(Stored entries)
******************************
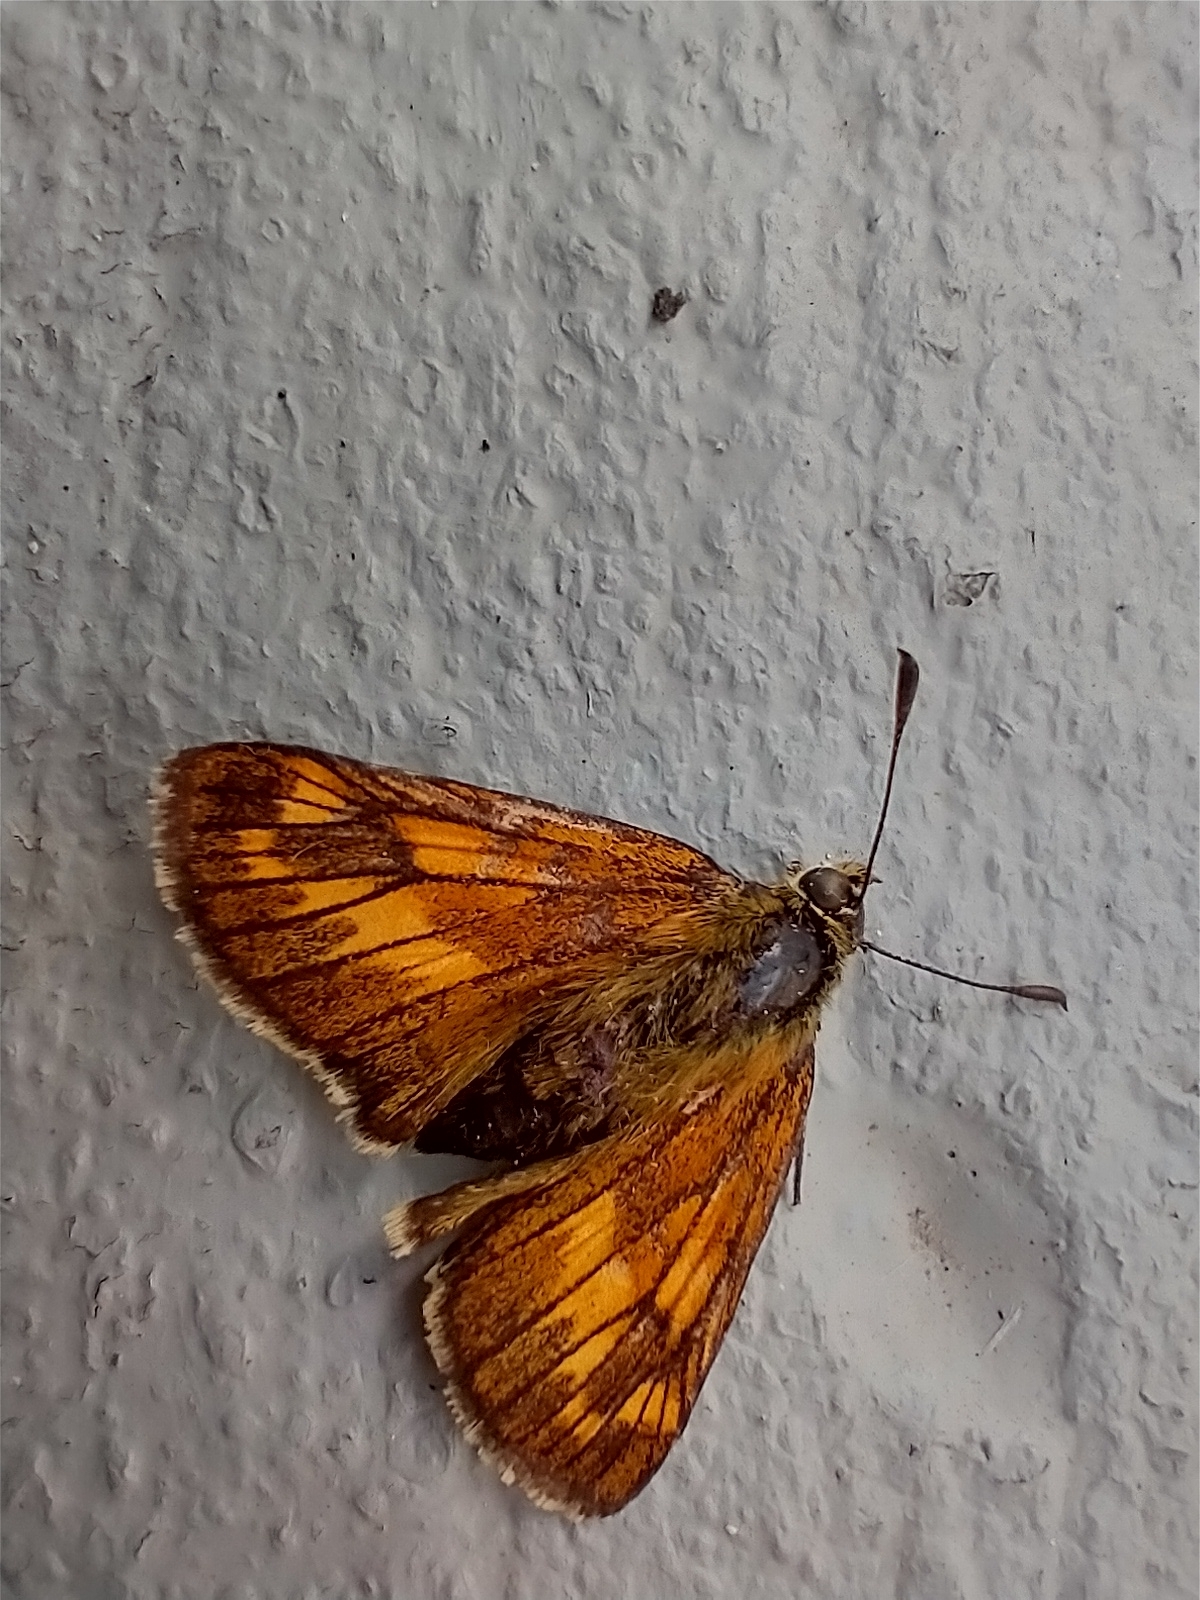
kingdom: Animalia
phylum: Arthropoda
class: Insecta
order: Lepidoptera
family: Hesperiidae
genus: Ochlodes
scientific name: Ochlodes venata
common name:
******************************
_DESCRIPTION OF THE TASK_
Rewrite the lines above with "scientific name" replaced by "binomial name" in every record and everything else unchanged. Omit the pictures.

_RESULT_
kingdom: Animalia
phylum: Arthropoda
class: Insecta
order: Lepidoptera
family: Hesperiidae
genus: Ochlodes
binomial name: Ochlodes venata
common name:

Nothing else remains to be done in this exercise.